:: Dati da analizzare
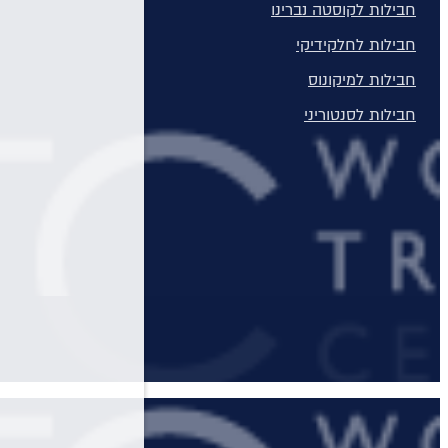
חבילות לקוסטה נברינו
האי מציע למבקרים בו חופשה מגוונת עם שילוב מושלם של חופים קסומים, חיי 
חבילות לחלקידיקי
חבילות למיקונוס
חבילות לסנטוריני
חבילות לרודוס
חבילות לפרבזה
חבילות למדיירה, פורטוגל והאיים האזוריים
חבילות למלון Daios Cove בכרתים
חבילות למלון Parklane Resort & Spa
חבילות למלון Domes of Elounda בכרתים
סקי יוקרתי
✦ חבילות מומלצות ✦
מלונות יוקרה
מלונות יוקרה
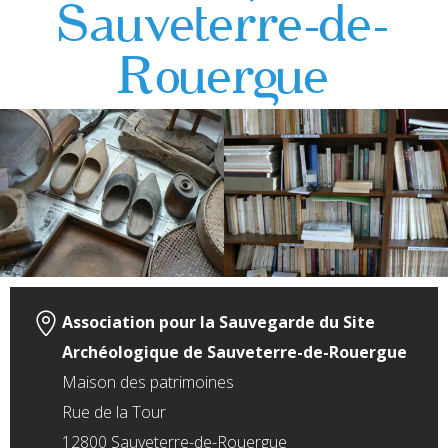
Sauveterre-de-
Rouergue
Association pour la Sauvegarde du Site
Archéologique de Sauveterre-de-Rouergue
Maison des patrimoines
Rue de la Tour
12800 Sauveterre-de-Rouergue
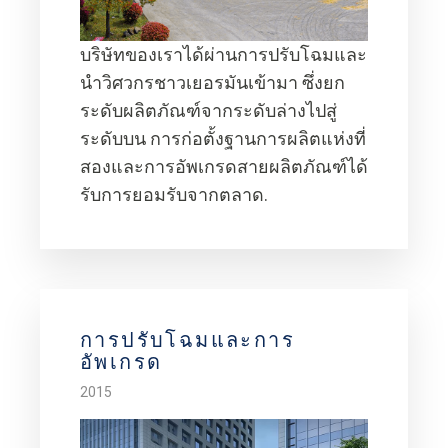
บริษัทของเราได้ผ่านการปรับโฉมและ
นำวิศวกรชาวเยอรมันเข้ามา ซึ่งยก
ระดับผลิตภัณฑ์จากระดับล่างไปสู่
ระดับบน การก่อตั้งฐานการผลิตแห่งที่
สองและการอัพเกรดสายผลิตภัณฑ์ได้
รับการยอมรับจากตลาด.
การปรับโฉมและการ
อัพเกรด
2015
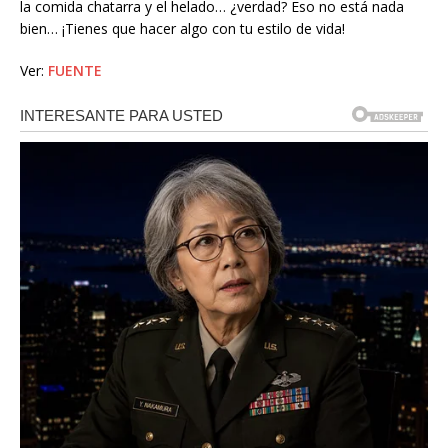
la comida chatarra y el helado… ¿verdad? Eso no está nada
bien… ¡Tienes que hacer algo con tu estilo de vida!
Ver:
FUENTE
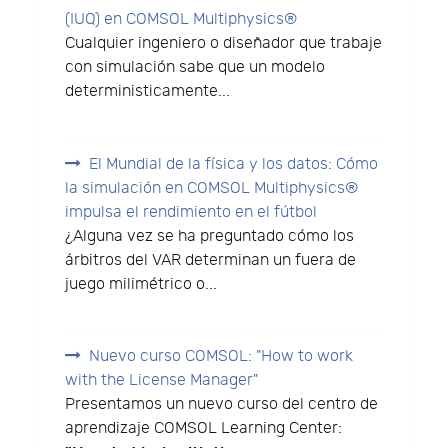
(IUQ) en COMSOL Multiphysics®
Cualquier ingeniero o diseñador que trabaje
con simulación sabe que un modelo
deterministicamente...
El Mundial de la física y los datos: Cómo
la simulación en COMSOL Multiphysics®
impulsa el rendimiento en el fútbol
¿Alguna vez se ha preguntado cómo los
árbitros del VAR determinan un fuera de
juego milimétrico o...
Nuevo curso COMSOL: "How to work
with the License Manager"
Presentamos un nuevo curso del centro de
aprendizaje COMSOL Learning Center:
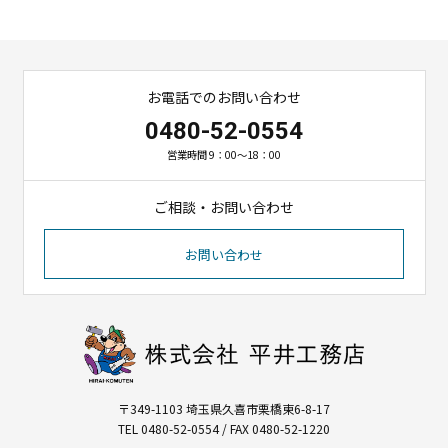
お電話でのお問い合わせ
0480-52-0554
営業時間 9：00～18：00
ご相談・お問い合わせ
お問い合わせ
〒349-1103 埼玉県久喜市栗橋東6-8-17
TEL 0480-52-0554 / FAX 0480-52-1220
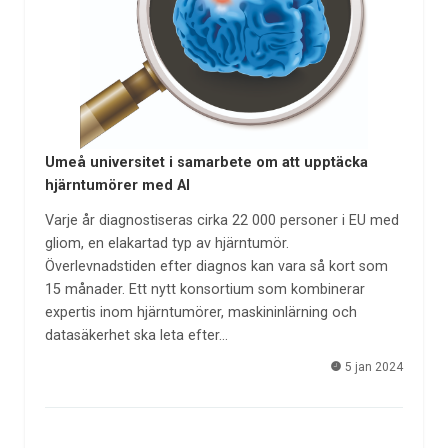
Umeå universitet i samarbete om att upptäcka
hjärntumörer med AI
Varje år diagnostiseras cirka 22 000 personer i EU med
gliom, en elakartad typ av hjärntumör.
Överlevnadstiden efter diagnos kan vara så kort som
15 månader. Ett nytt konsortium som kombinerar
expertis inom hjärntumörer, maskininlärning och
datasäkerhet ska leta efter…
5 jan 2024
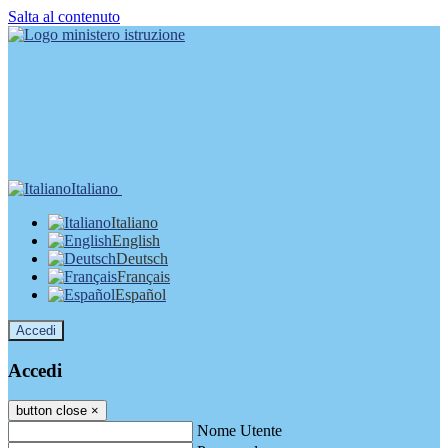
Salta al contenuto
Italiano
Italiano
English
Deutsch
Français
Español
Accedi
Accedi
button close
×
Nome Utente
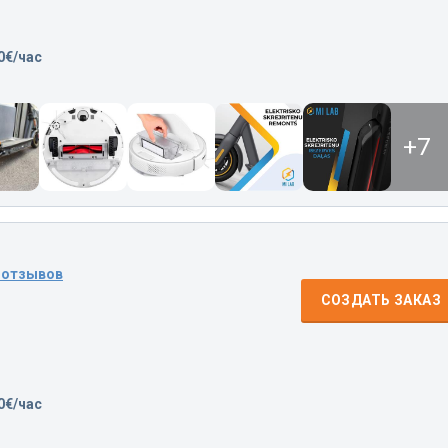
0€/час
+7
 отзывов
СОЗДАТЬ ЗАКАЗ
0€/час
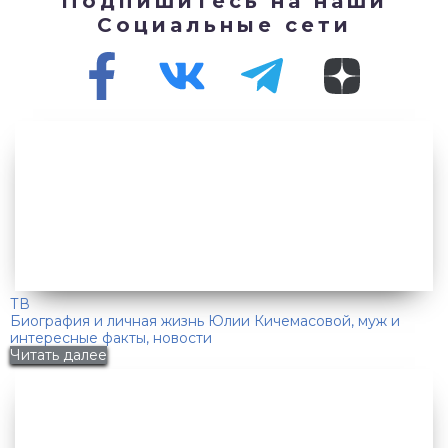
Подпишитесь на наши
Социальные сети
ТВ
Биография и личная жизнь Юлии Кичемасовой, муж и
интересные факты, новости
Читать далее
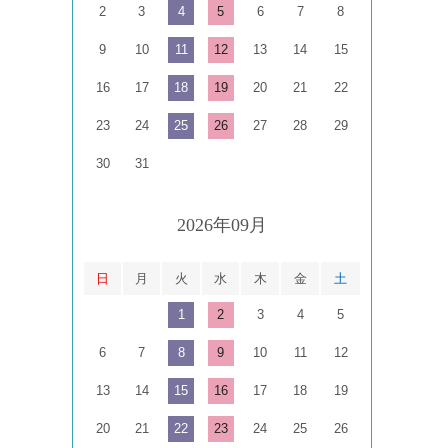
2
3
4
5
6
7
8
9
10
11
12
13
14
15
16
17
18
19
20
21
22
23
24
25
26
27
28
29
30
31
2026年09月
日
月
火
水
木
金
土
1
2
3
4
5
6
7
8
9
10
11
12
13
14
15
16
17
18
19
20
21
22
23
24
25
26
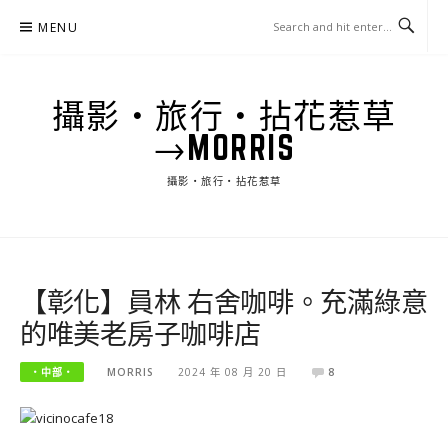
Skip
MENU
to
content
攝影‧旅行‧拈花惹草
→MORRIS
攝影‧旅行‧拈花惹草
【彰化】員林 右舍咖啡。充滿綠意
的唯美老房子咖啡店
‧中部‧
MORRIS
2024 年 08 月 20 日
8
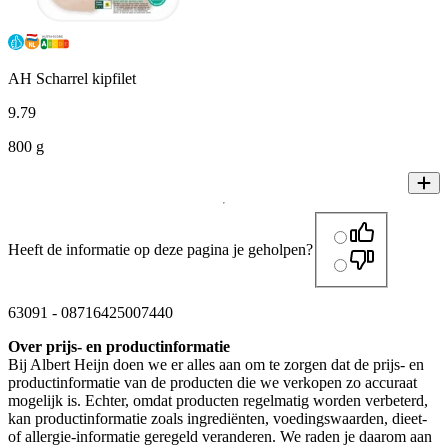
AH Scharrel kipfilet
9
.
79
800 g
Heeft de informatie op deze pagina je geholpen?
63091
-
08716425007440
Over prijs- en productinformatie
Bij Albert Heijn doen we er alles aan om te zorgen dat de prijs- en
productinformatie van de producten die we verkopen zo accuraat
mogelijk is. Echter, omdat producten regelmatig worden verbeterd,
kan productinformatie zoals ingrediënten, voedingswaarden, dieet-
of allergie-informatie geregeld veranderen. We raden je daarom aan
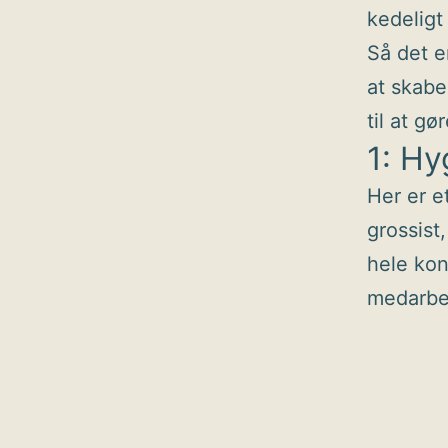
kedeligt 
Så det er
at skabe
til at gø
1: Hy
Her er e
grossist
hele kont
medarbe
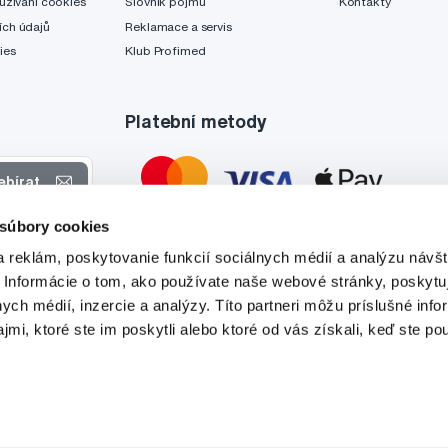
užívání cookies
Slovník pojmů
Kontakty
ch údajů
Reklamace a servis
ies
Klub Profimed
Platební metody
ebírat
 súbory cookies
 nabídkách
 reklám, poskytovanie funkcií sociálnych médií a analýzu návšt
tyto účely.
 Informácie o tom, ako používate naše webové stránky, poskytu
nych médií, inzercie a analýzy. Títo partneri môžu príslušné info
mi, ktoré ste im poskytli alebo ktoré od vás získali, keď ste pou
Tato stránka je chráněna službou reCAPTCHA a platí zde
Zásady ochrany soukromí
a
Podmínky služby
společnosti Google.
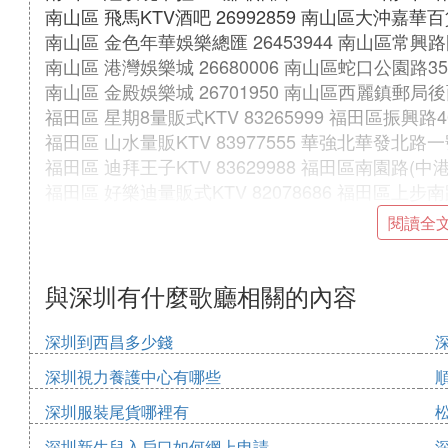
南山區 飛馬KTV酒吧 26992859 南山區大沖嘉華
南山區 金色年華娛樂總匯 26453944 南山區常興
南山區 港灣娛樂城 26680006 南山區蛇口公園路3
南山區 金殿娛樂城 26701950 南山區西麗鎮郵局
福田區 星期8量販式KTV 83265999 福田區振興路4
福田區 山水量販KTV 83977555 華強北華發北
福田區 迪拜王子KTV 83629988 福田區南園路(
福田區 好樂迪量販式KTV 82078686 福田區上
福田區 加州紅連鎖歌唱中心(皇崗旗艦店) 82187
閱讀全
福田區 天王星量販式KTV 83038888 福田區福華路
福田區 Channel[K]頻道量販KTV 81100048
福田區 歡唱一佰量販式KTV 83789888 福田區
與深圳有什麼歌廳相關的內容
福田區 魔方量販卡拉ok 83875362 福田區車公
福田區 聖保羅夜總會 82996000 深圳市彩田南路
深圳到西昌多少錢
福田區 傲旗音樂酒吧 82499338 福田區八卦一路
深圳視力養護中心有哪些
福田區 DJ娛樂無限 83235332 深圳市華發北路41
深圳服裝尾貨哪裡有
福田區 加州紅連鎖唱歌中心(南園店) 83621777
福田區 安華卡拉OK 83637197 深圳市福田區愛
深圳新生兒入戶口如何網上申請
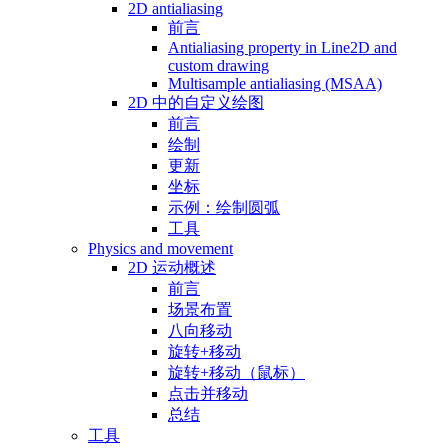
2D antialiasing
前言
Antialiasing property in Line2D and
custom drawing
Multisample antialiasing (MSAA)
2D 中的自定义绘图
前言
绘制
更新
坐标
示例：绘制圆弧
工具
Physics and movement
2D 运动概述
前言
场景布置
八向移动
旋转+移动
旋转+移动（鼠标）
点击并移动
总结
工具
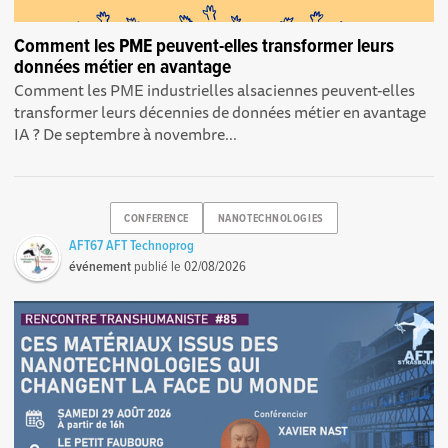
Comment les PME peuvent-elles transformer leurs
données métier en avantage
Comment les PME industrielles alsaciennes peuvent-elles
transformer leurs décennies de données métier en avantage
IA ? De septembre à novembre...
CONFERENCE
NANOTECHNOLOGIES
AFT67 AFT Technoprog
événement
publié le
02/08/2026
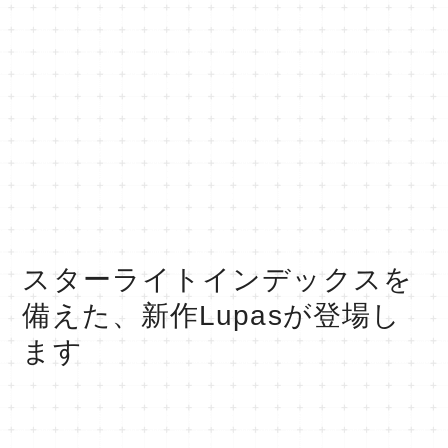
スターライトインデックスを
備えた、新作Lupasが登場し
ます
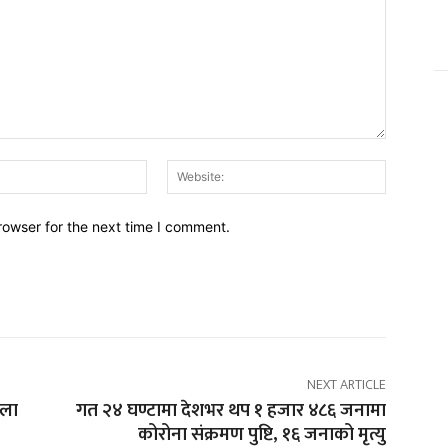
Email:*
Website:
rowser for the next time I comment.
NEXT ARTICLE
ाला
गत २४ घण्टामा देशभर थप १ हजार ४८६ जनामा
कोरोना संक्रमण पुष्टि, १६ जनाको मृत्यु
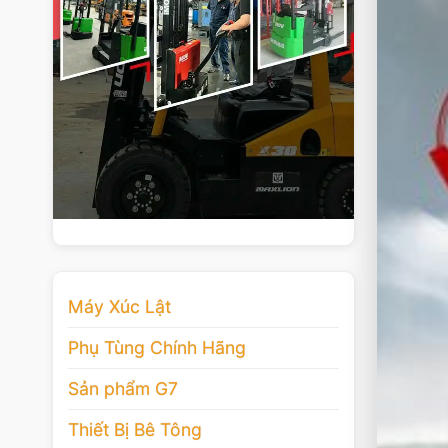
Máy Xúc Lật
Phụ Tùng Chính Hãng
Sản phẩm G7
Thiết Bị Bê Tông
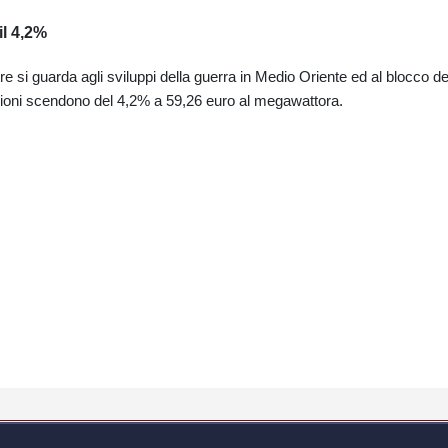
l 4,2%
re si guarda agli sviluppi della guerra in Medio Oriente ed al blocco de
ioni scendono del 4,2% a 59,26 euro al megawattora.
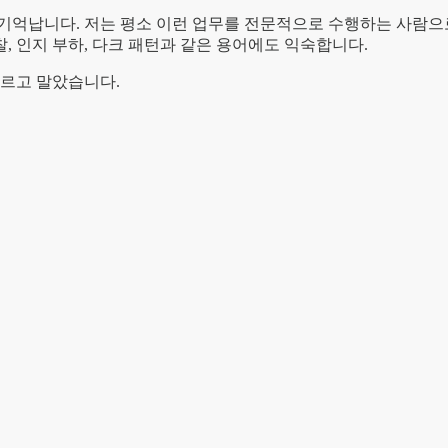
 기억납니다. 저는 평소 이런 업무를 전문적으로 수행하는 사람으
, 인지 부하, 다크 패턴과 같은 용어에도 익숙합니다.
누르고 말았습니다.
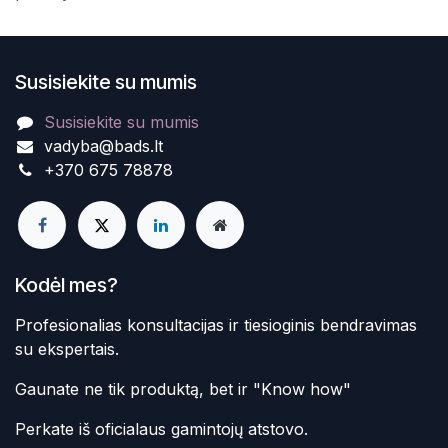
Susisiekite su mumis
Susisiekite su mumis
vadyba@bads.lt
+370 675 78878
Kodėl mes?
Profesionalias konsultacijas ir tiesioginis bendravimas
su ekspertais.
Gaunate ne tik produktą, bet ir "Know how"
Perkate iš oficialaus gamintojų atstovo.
::::
- **Attività**: Modifica i dati sostituendo "Italiano" con "Lingua italiana" e lasciando invariato tutto il resto. Ometti le immagini nella risposta.

- **Risposta**:
חבילות לקוסטה נברינו
האי מציע למבקרים בו חופשה מגוונת עם שילוב מושלם של חופים קסומים, חיי 
חבילות לחלקידיקי
חבילות למיקונוס
חבילות לסנטוריני
חבילות לרודוס
חבילות לפרבזה
חבילות למדיירה, פורטוגל והאיים האזוריים
חבילות למלון Daios Cove בכרתים
חבילות למלון Parklane Resort & Spa
חבילות למלון Domes of Elounda בכרתים
סקי יוקרתי
✦ חבילות מומלצות ✦
מלונות יוקרה
מלונות יוקרה
Sauveterre-de-
Rouergue
Association pour la Sauvegarde du Site
Archéologique de Sauveterre-de-Rouergue
Maison des patrimoines
Rue de la Tour
12800 Sauveterre-de-Rouergue
บริษัทของเราได้ผ่านการปรับโฉมและ
นำวิศวกรชาวเยอรมันเข้ามา ซึ่งยก
ระดับผลิตภัณฑ์จากระดับล่างไปสู่
ระดับบน การก่อตั้งฐานการผลิตแห่งที่
สองและการอัพเกรดสายผลิตภัณฑ์ได้
รับการยอมรับจากตลาด.
การปรับโฉมและการ
อัพเกรด
2015
la comida chatarra y el helado… ¿verdad? Eso no está nada
bien… ¡Tienes que hacer algo con tu estilo de vida!
Ver:
FUENTE
(IUQ) en COMSOL Multiphysics®
Cualquier ingeniero o diseñador que trabaje
con simulación sabe que un modelo
deterministicamente...
El Mundial de la física y los datos: Cómo
la simulación en COMSOL Multiphysics®
impulsa el rendimiento en el fútbol
¿Alguna vez se ha preguntado cómo los
árbitros del VAR determinan un fuera de
juego milimétrico o...
Nuevo curso COMSOL: "How to work
with the License Manager"
Presentamos un nuevo curso del centro de
aprendizaje COMSOL Learning Center:
お電話でのお問い合わせ
0480-52-0554
営業時間 9：00～18：00
ご相談・お問い合わせ
お問い合わせ
〒349-1103 埼玉県久喜市栗橋東6-8-17
TEL 0480-52-0554 / FAX 0480-52-1220
Umeå universitet i samarbete om att upptäcka
hjärntumörer med AI
Varje år diagnostiseras cirka 22 000 personer i EU med
gliom, en elakartad typ av hjärntumör.
Överlevnadstiden efter diagnos kan vara så kort som
15 månader. Ett nytt konsortium som kombinerar
expertis inom hjärntumörer, maskininlärning och
datasäkerhet ska leta efter…
5 jan 2024
Salta al contenuto
Lingua italiana
Lingua italiana
English
Deutsch
Français
Español
Accedi
Accedi
button close
×
Nome Utente
0€/час
+7
 отзывов
СОЗДАТЬ ЗАКАЗ
0€/час
Подпишитесь на наши
Социальные сети
ТВ
Биография и личная жизнь Юлии Кичемасовой, муж и
интересные факты, новости
Читать далее
2
3
4
5
6
7
8
9
10
11
12
13
14
15
16
17
18
19
20
21
22
23
24
25
26
27
28
29
30
31
2026年09月
日
月
火
水
木
金
土
1
2
3
4
5
6
7
8
9
10
11
12
13
14
15
16
17
18
19
20
21
22
23
24
25
26
Skip
MENU
to
content
攝影‧旅行‧拈花惹草
→MORRIS
攝影‧旅行‧拈花惹草
【彰化】員林 右舍咖啡。充滿綠意
的唯美老房子咖啡店
‧中部‧
MORRIS
2024 年 08 月 20 日
8
AH Scharrel kipfilet
9
.
79
800 g
Heeft de informatie op deze pagina je geholpen?
63091
-
08716425007440
Over prijs- en productinformatie
Bij Albert Heijn doen we er alles aan om te zorgen dat de prijs- en
productinformatie van de producten die we verkopen zo accuraat
mogelijk is. Echter, omdat producten regelmatig worden verbeterd,
kan productinformatie zoals ingrediënten, voedingswaarden, dieet-
of allergie-informatie geregeld veranderen. We raden je daarom aan
kedeligt 
Så det er
at skabe
til at gø
1: Hy
Her er e
grossist
hele kont
medarbe
užívání cookies
Slovník pojmů
Kontakty
ch údajů
Reklamace a servis
ies
Klub Profimed
Platební metody
ebírat
 súbory cookies
 nabídkách
 reklám, poskytovanie funkcií sociálnych médií a analýzu návšt
tyto účely.
 Informácie o tom, ako používate naše webové stránky, poskytu
nych médií, inzercie a analýzy. Títo partneri môžu príslušné info
mi, ktoré ste im poskytli alebo ktoré od vás získali, keď ste pou
Tato stránka je chráněna službou reCAPTCHA a platí zde
Zásady ochrany soukromí
a
Podmínky služby
společnosti Google.
南山區 飛馬KTV酒吧 26992859 南山區大沖嘉華
南山區 金色年華娛樂總匯 26453944 南山區常興
南山區 港灣娛樂城 26680006 南山區蛇口公園路3
南山區 金殿娛樂城 26701950 南山區西麗鎮郵局
福田區 星期8量販式KTV 83265999 福田區振興路4
福田區 山水量販KTV 83977555 華強北華發北
福田區 迪拜王子KTV 83629988 福田區南園路(
福田區 好樂迪量販式KTV 82078686 福田區上
福田區 加州紅連鎖歌唱中心(皇崗旗艦店) 82187
閱讀全
福田區 天王星量販式KTV 83038888 福田區福華路
福田區 Channel[K]頻道量販KTV 81100048
福田區 歡唱一佰量販式KTV 83789888 福田區
與深圳有什麼歌廳相關的內容
福田區 魔方量販卡拉ok 83875362 福田區車公
福田區 聖保羅夜總會 82996000 深圳市彩田南路
深圳到西昌多少錢
福田區 傲旗音樂酒吧 82499338 福田區八卦一路
深圳視力養護中心有哪些
福田區 DJ娛樂無限 83235332 深圳市華發北路41
深圳服裝尾貨哪裡有
福田區 加州紅連鎖唱歌中心(南園店) 83621777
福田區 安華卡拉OK 83637197 深圳市福田區愛
深圳新生兒入戶口如何網上申請
2D antialiasing
前言
Antialiasing property in Line2D and
custom drawing
Multisample antialiasing (MSAA)
2D 中的自定义绘图
前言
绘制
更新
坐标
示例：绘制圆弧
工具
Physics and movement
2D 运动概述
前言
场景布置
八向移动
旋转+移动
旋转+移动（鼠标）
点击并移动
总结
工具
Comment les PME peuvent-elles transformer leurs
données métier en avantage
Comment les PME industrielles alsaciennes peuvent-elles
transformer leurs décennies de données métier en avantage
IA ? De septembre à novembre...
CONFERENCE
NANOTECHNOLOGIES
AFT67 AFT Technoprog
événement
publié le
02/08/2026
スターライトインデックスを
備えた、新作Lupasが登場し
ます
Email:*
Website:
rowser for the next time I comment.
NEXT ARTICLE
ाला
गत २४ घण्टामा देशभर थप १ हजार ४८६ जनामा
कोरोना संक्रमण पुष्टि, १६ जनाको मृत्यु
Máy Xúc Lật
Phụ Tùng Chính Hãng
Sản phẩm G7
Thiết Bị Bê Tông
l 4,2%
re si guarda agli sviluppi della guerra in Medio Oriente ed al blocco de
ioni scendono del 4,2% a 59,26 euro al megawattora.
 기억납니다. 저는 평소 이런 업무를 전문적으로 수행하는 사람으
, 인지 부하, 다크 패턴과 같은 용어에도 익숙합니다.
누르고 말았습니다.
Susisiekite su mumis
Susisiekite su mumis
vadyba@bads.lt
+370 675 78878
Kodėl mes?
Profesionalias konsultacijas ir tiesioginis bendravimas
su ekspertais.
Gaunate ne tik produktą, bet ir "Know how"
Perkate iš oficialaus gamintojų atstovo.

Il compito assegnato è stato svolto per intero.